For people with less than ten years of experience as well as students and recent grads, this resume size is ideal. Additionally, those who are switching careers or sectors might exclude material from their prior experience that is unrelated to the current field of employment, keeping their resume to one page.

The goal of a one-page resume is to simply get to the point fast so that prospects can skim it in a matter of seconds. Don’t be afraid to use a resume builder if you have no idea how to make one. Numerous web tools, both free and commercial, are available to assist you with this process.

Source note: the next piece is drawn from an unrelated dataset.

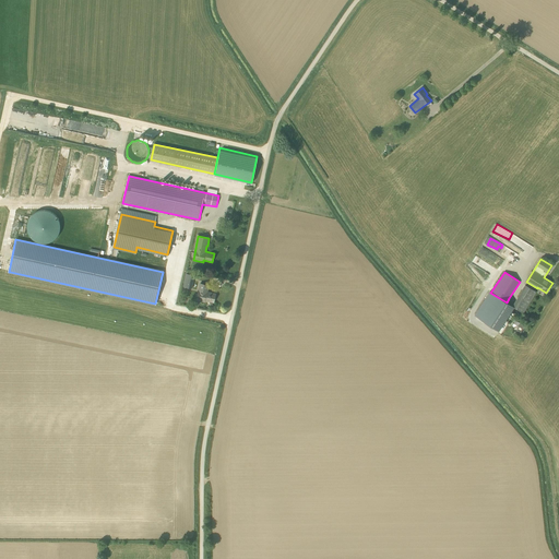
[(213,302),(215,294),(207,293),(209,285),(200,284),(197,299),(204,301),(205,300),(213,302)]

Two-page and longer resumes

A well-crafted one-page resume can make you stand out, but for certain job candidates, two pages are preferable. With the additional room, you may write a compelling resume objective just beneath your name, followed by one or two phrases outlining your professional objectives and the reasons you are applying for the position. Additionally, you’ll have more room to demonstrate your relevant expertise and potentially persuade the recruiting manager to schedule an interview with you.

The length of a resume for candidates with more than 10 years of experience, therefore, depends on their experience. We advise you to use a two-page paper to emphasize your substantial experience, significant projects, or accomplishments related to the position you’re applying for. But be careful to stay away from unrelated employment, volunteer work, and hobbies as they are all major turnoffs for certain companies.

Naturally, highly qualified candidates who have been employed for more than ten years may find it challenging to condense all of their accomplishments, educational milestones, or certificates into a few brief lines.

However, if you want to catch the hiring manager’s attention, a resume should be no more than two pages. However, there are times when a resume might be longer if you’re struggling to explain why you’re the ideal candidate for the position and feel like you’re leaving out important details.

When Should You Go for Three Pages or More?

Firstly, keep in mind that you are writing a CV and not your autobiography. Multiple-page resumes appear ostentatious and are too long for busy recruiters to read. By eliminating the fluff, extraneous material, unneeded bullet points, references, and hobbies from their resumes, job seekers may keep it from growing to three pages. Just keep in mind that hiring managers prefer quality to quantity.

There are circumstances, nevertheless, in which drafting your resume beyond three or even more pages is acceptable. You must highlight your educational background, a comprehensive record of published works and studies, speaking engagements, and courses if you’re a professional seeking academic, research, and science career opportunities. The same is true for anyone looking for work in the medical area, particularly those with a lot of expertise.

For high-level or senior-level executives looking for a government job or those applying for a career in a difficult, technical sector, a resume page limit can also be increased. You must include case studies, descriptions of your technical talents, and highlights of your past projects if, for instance, you have expertise in project management. In such an instance, three pages (or more) are appropriate.

Finally, while presenting your work and achievements when applying for a job position outside of the US, you might need to follow a completely another set of guidelines. In contrast to the US and Canada, where resumes are frequently accepted, job seekers in Europe, India, Africa, and the majority of Asia typically send CVs.

In terms of a resume, the average amount of pages is between one and three. A CV, on the other hand, is two pages or more and includes information such as your marital status, volunteer activities, and references in addition to your academic and professional accomplishments, publications, and projects. Since a CV seldom exceeds one page, you should list all of your accomplishments on at least two of those pages.